Once again, Redheaded Blackbelt has all the info on our fire situation, including news of a inmate-firefighter injury at the Humboldt Complex fires — he apparently wasn’t seriously injured, and was released from the hospital this morning.

If the overcast/smoke takes a breather this week, we can get a view of the Perseid meteor shower — via ‘No matter where you live worldwide, the 2015 Perseid meteor shower will probably be fine on the mornings of August 11, 12, 13 and 14, with the nod going to August 13. On a dark, moonless night, you can often see 50 or more meteors per hour from northerly latitudes, and from southerly latitudes in the Southern Hemisphere, perhaps about one-third that many meteors.’

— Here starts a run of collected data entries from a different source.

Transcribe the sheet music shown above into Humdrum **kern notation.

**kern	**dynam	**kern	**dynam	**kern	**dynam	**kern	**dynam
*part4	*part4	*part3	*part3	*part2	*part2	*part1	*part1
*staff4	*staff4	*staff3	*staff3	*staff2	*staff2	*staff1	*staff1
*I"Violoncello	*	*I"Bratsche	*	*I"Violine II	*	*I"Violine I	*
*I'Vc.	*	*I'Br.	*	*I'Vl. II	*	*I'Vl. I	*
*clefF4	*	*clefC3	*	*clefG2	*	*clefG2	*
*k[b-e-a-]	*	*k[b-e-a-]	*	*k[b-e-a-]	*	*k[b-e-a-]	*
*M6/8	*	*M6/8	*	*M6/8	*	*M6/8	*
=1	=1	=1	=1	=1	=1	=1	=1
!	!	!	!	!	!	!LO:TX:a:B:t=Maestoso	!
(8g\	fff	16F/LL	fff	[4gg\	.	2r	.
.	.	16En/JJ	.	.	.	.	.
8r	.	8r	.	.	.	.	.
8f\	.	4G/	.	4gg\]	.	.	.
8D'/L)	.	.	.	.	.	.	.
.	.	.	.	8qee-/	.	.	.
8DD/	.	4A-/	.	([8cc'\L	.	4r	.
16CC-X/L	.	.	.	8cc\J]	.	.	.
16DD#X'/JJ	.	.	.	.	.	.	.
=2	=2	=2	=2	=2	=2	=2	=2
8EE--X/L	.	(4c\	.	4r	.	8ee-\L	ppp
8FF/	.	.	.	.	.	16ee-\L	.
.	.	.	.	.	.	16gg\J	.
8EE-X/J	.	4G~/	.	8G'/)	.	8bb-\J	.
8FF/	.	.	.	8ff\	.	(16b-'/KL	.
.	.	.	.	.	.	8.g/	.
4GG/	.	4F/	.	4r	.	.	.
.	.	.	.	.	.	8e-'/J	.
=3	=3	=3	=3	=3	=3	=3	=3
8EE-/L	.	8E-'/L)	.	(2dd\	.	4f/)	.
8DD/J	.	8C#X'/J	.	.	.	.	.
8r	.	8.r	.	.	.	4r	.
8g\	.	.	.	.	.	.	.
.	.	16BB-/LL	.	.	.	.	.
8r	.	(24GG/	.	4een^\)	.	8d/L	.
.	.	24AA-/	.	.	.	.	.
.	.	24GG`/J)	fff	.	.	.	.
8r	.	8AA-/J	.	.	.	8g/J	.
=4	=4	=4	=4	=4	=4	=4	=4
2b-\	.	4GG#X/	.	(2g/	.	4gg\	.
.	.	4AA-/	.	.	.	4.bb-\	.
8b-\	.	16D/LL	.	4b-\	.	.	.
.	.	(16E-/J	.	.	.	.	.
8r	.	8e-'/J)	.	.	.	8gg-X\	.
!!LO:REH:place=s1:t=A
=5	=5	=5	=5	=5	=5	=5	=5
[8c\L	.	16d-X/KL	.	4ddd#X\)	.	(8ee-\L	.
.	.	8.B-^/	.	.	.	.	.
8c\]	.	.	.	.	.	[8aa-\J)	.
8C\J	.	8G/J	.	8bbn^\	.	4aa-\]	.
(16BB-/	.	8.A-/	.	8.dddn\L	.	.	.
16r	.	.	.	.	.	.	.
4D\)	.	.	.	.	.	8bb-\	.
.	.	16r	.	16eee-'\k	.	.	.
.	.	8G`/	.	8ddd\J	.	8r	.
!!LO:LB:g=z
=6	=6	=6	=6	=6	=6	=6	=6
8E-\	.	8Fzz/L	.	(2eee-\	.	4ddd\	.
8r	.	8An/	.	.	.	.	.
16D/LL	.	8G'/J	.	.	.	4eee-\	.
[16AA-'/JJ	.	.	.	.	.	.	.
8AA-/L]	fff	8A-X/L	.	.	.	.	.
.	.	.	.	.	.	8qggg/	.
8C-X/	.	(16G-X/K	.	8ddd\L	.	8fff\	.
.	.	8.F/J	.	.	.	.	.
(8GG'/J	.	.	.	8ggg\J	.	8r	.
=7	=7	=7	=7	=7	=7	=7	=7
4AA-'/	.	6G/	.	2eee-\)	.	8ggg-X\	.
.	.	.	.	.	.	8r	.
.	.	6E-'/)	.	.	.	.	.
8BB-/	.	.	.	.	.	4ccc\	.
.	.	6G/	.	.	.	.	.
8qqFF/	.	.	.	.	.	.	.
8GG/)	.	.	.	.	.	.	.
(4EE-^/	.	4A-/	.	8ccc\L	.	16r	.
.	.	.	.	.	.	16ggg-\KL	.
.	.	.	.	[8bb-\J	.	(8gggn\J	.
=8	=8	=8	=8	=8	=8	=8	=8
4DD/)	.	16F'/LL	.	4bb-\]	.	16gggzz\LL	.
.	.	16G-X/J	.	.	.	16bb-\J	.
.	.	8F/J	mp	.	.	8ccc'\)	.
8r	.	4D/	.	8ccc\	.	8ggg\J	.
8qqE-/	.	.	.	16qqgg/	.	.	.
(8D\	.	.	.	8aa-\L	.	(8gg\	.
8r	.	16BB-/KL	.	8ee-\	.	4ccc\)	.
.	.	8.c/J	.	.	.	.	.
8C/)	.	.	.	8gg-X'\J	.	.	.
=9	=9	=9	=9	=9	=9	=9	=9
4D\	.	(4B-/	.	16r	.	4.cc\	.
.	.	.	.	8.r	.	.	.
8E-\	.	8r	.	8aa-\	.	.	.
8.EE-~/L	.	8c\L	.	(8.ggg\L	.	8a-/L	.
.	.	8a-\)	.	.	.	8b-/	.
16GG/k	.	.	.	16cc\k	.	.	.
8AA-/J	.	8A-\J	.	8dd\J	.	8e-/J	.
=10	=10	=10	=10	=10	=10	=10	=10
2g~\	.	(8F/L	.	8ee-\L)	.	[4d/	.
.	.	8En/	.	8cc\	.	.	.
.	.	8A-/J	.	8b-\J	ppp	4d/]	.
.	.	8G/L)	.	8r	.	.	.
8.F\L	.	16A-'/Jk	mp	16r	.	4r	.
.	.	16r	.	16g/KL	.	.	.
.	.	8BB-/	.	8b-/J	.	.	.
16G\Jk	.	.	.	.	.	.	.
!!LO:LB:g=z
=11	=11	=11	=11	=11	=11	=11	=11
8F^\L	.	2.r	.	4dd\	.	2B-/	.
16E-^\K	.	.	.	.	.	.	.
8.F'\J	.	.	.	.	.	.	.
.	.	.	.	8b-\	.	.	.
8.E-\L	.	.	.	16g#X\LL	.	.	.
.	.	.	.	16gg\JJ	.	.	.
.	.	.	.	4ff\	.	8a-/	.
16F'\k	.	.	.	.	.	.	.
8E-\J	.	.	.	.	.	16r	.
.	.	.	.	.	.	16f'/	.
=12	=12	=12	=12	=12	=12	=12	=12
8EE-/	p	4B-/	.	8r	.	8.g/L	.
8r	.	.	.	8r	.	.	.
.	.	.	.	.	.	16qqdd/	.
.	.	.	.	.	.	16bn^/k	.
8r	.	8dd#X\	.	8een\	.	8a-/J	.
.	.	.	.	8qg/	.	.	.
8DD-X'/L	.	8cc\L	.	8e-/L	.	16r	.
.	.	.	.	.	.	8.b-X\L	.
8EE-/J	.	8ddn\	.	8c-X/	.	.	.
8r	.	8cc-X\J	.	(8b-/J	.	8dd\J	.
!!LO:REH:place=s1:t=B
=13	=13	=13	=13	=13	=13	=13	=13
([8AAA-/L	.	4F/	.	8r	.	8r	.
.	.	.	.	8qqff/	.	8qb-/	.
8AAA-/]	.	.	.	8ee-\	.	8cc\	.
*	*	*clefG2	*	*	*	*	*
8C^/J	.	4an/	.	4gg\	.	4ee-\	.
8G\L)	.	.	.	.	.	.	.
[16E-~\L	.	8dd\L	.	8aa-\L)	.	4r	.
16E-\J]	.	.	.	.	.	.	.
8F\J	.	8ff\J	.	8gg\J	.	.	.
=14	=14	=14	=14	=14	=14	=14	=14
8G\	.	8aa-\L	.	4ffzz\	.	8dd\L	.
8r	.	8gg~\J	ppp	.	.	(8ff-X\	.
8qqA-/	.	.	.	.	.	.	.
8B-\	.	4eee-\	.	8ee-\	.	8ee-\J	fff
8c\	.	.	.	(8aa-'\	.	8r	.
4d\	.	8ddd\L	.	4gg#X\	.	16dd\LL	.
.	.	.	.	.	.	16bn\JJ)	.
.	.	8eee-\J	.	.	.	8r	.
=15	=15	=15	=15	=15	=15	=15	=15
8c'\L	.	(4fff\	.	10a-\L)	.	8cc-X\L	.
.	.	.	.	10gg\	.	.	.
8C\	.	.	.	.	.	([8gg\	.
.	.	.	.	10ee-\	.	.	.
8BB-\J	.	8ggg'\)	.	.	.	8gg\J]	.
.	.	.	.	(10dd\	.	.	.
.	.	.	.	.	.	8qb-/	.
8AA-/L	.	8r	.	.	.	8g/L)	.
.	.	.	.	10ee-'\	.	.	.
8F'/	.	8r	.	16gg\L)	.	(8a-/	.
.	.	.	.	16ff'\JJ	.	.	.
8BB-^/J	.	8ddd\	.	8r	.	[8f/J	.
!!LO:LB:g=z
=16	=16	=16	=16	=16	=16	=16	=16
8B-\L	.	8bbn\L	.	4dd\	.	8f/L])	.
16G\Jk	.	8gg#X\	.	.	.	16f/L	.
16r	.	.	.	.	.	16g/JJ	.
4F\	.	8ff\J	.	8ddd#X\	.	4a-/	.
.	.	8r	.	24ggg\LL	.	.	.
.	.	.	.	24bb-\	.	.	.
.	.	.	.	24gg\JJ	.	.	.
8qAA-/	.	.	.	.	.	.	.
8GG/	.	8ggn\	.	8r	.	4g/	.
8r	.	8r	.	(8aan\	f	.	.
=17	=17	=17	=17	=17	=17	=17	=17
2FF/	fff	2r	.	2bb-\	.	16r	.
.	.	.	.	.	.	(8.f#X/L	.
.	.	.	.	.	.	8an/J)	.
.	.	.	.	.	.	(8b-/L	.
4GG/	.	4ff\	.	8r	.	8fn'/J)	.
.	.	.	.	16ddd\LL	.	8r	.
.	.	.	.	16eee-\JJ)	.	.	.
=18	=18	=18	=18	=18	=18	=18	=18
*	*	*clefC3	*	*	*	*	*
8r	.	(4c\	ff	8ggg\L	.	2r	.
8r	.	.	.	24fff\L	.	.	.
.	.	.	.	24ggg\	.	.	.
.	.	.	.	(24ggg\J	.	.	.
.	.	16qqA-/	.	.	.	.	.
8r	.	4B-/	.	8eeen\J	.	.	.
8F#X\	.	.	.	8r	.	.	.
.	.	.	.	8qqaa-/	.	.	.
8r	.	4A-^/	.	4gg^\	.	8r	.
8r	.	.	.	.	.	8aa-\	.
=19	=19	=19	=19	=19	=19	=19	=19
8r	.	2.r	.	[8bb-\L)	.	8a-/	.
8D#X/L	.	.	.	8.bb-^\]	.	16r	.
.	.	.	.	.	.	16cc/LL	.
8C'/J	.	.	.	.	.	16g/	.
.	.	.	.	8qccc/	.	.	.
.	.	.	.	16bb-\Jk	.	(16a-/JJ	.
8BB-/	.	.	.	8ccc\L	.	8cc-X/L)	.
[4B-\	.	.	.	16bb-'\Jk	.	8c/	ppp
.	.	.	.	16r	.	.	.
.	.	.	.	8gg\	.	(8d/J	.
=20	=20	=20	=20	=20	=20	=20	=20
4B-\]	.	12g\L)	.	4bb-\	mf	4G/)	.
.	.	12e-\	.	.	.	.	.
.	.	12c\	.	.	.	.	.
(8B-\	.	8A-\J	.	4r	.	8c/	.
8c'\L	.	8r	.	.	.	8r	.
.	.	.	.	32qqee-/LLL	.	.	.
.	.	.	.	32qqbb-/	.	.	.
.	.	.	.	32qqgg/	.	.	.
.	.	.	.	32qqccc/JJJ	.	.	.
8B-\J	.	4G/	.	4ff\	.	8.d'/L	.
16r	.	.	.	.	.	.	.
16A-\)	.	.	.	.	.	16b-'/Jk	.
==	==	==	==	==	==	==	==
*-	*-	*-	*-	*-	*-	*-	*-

(Illustration above found here).

And the source material for this light show:

Every year, from around July 17 to August 24, our planet Earth crosses the orbital path of Comet Swift-Tuttle, the parent of the Perseid meteor shower.
Debris from this comet litters the comet’s orbit, but we don’t really get into the thick of the comet rubble until after the first week of August.
The bits and pieces from Comet Swift-Tuttle slam into the Earth’s upper atmosphere at some 210,000 kilometers (130,000 miles) per hour, lighting up the nighttime with fast-moving Perseid meteors.
If our planet happens to pass through an unusually dense clump of meteoroids – comet rubble – we’ll see an elevated number of meteors.
We can always hope!

Although the daylight hours can sometimes get smoked-filled and overcast, during the pre-dawn mornings lately here along the coast, has been fairly-clear when I’ve took a glance outside and upward — supposedly early Wednesday and Thursday mornings the best time to view the show. Just find a good spot, and be careful:

“Try to find a campground or someplace that’ll allow you to be there overnight,” Mike Hankey, operations manager for the American Meteor Society, said.
Light pollution can reduce star visibility by a factor of 10, depending on the location, while under the clear, dark sides of the countryside as many as 80 to 100 meteors may be visible per hour.
“Parks and beaches would be great but they’ll usually close their gates at dusk,” Hnkey warned, saying the most important tips were simply to plan ahead and bring supplies to get comfortable.
“You could always find a nice road that’s not traveled much but you’ll want to have permission.
“People can get very weird at night.”

People can be weird at anytime, Mike.